> **Task to carry out**: Using the data below, output the first line and every line after it up to and including the line containing "immunohistochemistry (IHC) image", exactly as written and with nothing added.

> **Collected data entries**:
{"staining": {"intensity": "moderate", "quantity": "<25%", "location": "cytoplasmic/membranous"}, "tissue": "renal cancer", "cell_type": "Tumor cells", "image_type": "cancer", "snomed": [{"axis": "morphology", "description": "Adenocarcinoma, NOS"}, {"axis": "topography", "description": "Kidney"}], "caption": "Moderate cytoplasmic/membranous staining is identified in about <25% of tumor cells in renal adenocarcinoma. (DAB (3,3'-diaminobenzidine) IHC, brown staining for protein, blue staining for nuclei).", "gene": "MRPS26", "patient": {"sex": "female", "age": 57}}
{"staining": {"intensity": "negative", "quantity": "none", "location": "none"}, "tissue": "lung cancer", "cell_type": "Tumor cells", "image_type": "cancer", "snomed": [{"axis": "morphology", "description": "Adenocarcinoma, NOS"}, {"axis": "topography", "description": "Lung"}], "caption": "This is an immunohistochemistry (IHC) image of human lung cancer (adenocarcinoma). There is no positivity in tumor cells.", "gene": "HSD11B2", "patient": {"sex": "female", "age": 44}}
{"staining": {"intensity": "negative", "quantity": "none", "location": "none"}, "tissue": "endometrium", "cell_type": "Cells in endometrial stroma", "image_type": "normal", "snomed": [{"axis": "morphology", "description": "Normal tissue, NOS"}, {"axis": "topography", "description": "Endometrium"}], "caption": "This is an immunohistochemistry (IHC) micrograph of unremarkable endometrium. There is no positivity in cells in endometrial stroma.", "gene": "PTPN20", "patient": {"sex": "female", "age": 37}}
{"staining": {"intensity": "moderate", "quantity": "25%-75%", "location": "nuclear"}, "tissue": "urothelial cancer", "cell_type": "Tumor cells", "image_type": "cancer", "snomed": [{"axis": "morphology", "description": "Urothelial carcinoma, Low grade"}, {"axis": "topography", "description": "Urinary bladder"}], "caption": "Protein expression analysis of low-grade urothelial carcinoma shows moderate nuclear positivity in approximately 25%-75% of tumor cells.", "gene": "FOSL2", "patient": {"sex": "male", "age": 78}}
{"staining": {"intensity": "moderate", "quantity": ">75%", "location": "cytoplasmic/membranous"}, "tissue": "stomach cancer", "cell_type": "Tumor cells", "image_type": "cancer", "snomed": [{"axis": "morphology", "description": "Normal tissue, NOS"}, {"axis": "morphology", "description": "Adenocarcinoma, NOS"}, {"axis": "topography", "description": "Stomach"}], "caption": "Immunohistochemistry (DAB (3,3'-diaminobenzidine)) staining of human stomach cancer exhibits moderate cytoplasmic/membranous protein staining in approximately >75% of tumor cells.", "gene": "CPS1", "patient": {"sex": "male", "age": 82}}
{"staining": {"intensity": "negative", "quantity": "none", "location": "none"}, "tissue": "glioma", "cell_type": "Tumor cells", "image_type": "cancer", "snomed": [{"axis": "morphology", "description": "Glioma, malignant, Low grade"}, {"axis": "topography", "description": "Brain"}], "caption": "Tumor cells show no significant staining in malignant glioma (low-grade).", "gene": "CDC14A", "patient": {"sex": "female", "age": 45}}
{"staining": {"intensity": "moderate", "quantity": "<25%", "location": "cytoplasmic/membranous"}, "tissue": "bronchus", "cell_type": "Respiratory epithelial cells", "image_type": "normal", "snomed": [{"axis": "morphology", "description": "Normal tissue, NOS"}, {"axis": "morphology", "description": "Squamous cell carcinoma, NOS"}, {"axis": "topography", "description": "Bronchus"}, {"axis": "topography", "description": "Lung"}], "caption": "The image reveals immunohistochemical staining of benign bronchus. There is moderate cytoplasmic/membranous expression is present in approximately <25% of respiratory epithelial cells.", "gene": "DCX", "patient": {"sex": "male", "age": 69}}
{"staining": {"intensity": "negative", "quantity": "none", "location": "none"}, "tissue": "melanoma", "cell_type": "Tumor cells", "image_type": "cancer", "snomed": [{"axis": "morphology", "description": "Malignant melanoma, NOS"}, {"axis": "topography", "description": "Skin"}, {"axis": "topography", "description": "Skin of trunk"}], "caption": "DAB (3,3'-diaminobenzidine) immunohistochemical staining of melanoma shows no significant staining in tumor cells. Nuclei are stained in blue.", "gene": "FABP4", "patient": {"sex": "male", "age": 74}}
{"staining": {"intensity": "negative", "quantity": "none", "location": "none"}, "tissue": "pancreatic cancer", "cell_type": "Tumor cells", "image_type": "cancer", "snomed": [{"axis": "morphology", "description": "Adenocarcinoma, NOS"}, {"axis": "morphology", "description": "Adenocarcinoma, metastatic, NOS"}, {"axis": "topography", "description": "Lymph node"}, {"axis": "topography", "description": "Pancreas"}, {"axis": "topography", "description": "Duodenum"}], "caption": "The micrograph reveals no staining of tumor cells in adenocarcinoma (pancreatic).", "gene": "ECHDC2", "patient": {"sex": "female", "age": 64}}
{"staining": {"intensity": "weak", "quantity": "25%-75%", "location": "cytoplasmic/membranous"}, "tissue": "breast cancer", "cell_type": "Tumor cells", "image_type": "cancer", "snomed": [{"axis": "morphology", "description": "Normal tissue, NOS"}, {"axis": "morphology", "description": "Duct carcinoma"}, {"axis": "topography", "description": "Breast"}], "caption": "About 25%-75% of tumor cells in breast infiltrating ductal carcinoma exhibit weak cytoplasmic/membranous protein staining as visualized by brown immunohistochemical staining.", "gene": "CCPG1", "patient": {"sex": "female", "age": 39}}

> **Solution for this task**:
{"staining": {"intensity": "moderate", "quantity": "<25%", "location": "cytoplasmic/membranous"}, "tissue": "renal cancer", "cell_type": "Tumor cells", "image_type": "cancer", "snomed": [{"axis": "morphology", "description": "Adenocarcinoma, NOS"}, {"axis": "topography", "description": "Kidney"}], "caption": "Moderate cytoplasmic/membranous staining is identified in about <25% of tumor cells in renal adenocarcinoma. (DAB (3,3'-diaminobenzidine) IHC, brown staining for protein, blue staining for nuclei).", "gene": "MRPS26", "patient": {"sex": "female", "age": 57}}
{"staining": {"intensity": "negative", "quantity": "none", "location": "none"}, "tissue": "lung cancer", "cell_type": "Tumor cells", "image_type": "cancer", "snomed": [{"axis": "morphology", "description": "Adenocarcinoma, NOS"}, {"axis": "topography", "description": "Lung"}], "caption": "This is an immunohistochemistry (IHC) image of human lung cancer (adenocarcinoma). There is no positivity in tumor cells.", "gene": "HSD11B2", "patient": {"sex": "female", "age": 44}}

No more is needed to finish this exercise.